Would you please reproduce all the entries exactly, leaving the pictures out?

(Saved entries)
"""
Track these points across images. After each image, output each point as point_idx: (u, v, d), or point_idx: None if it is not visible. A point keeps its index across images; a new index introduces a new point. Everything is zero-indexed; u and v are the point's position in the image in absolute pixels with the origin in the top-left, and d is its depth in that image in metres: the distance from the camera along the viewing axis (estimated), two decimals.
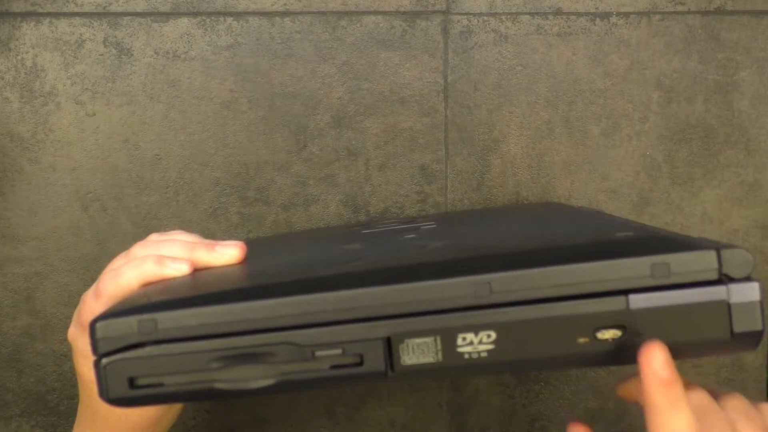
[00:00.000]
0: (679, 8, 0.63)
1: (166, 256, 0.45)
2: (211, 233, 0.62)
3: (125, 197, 0.62)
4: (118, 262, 0.47)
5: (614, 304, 0.36)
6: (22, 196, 0.62)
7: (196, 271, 0.45)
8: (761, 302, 0.36)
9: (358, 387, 0.64)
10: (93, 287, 0.46)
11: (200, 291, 0.40)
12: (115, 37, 0.61)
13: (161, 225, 0.62)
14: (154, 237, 0.49)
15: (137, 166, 0.62)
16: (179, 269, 0.44)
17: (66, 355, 0.63)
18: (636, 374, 0.35)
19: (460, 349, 0.36)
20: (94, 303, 0.45)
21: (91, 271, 0.62)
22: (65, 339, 0.63)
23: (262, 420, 0.64)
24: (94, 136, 0.62)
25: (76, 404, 0.52)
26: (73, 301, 0.63)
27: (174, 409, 0.50)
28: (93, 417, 0.49)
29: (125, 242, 0.50)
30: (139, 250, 0.47)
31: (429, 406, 0.65)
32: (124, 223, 0.63)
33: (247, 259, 0.47)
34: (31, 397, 0.64)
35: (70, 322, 0.48)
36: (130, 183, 0.62)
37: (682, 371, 0.65)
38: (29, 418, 0.64)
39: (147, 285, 0.44)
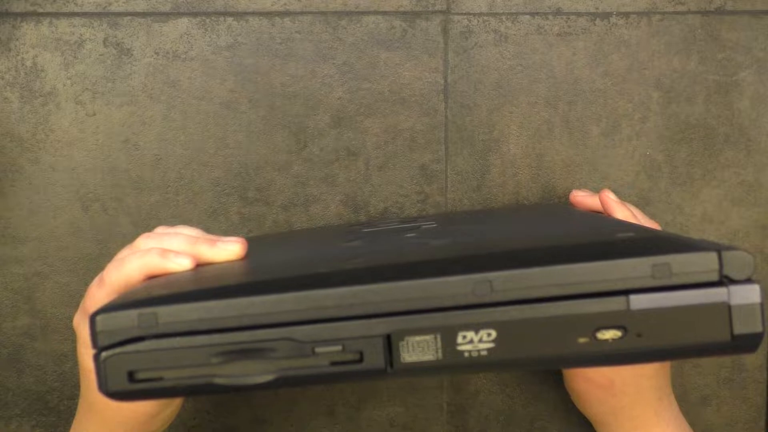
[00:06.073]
0: (679, 8, 0.63)
1: (169, 250, 0.45)
2: (211, 233, 0.62)
3: (125, 197, 0.62)
4: (123, 252, 0.47)
5: (615, 304, 0.36)
6: (22, 196, 0.62)
7: (198, 266, 0.45)
8: (761, 304, 0.36)
9: (358, 384, 0.64)
10: (98, 276, 0.46)
11: (201, 286, 0.40)
12: (115, 37, 0.61)
13: (161, 225, 0.62)
14: (160, 229, 0.49)
15: (137, 166, 0.62)
16: (182, 264, 0.44)
17: (66, 354, 0.63)
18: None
19: (460, 347, 0.36)
20: (97, 291, 0.45)
21: (91, 271, 0.62)
22: (65, 339, 0.63)
23: (263, 420, 0.64)
24: (94, 136, 0.62)
25: (76, 404, 0.52)
26: (73, 301, 0.63)
27: (170, 409, 0.50)
28: (89, 408, 0.50)
29: (125, 242, 0.50)
30: (143, 241, 0.47)
31: (429, 406, 0.65)
32: (124, 223, 0.63)
33: (248, 256, 0.47)
34: (31, 397, 0.64)
35: (71, 322, 0.49)
36: (130, 183, 0.62)
37: (682, 372, 0.65)
38: (29, 418, 0.64)
39: (150, 278, 0.45)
"""
- [Written response]
Track these points across images. After each image, output each point as point_idx: (u, v, d), or point_idx: None if it is not visible. A point keeps its index across images; a new index introduces a new point. Everything is zero-indexed; u and v are the point's position in the image in absolute pixels with the origin in the top-left, and d is its depth in that image in metres: the distance from the camera along the viewing axis (estimated), two decimals.
[00:00.000]
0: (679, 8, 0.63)
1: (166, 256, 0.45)
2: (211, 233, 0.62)
3: (125, 197, 0.62)
4: (118, 262, 0.47)
5: (614, 304, 0.36)
6: (22, 196, 0.62)
7: (196, 271, 0.45)
8: (761, 302, 0.36)
9: (358, 387, 0.64)
10: (93, 287, 0.46)
11: (200, 291, 0.40)
12: (115, 37, 0.61)
13: (161, 225, 0.62)
14: (154, 237, 0.49)
15: (137, 166, 0.62)
16: (179, 269, 0.44)
17: (66, 355, 0.63)
18: (636, 374, 0.35)
19: (460, 349, 0.36)
20: (94, 303, 0.45)
21: (91, 271, 0.62)
22: (65, 339, 0.63)
23: (262, 420, 0.64)
24: (94, 136, 0.62)
25: (76, 404, 0.52)
26: (73, 301, 0.63)
27: (174, 409, 0.50)
28: (93, 417, 0.49)
29: (125, 242, 0.50)
30: (139, 250, 0.47)
31: (429, 406, 0.65)
32: (124, 223, 0.63)
33: (247, 259, 0.47)
34: (31, 397, 0.64)
35: (70, 322, 0.48)
36: (130, 183, 0.62)
37: (682, 371, 0.65)
38: (29, 418, 0.64)
39: (147, 285, 0.44)
[00:06.073]
0: (679, 8, 0.63)
1: (169, 250, 0.45)
2: (211, 233, 0.62)
3: (125, 197, 0.62)
4: (123, 252, 0.47)
5: (615, 304, 0.36)
6: (22, 196, 0.62)
7: (198, 266, 0.45)
8: (761, 304, 0.36)
9: (358, 384, 0.64)
10: (98, 276, 0.46)
11: (201, 286, 0.40)
12: (115, 37, 0.61)
13: (161, 225, 0.62)
14: (160, 229, 0.49)
15: (137, 166, 0.62)
16: (182, 264, 0.44)
17: (66, 354, 0.63)
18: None
19: (460, 347, 0.36)
20: (97, 291, 0.45)
21: (91, 271, 0.62)
22: (65, 339, 0.63)
23: (263, 420, 0.64)
24: (94, 136, 0.62)
25: (76, 404, 0.52)
26: (73, 301, 0.63)
27: (170, 409, 0.50)
28: (89, 408, 0.50)
29: (125, 242, 0.50)
30: (143, 241, 0.47)
31: (429, 406, 0.65)
32: (124, 223, 0.63)
33: (248, 256, 0.47)
34: (31, 397, 0.64)
35: (71, 322, 0.49)
36: (130, 183, 0.62)
37: (682, 372, 0.65)
38: (29, 418, 0.64)
39: (150, 278, 0.45)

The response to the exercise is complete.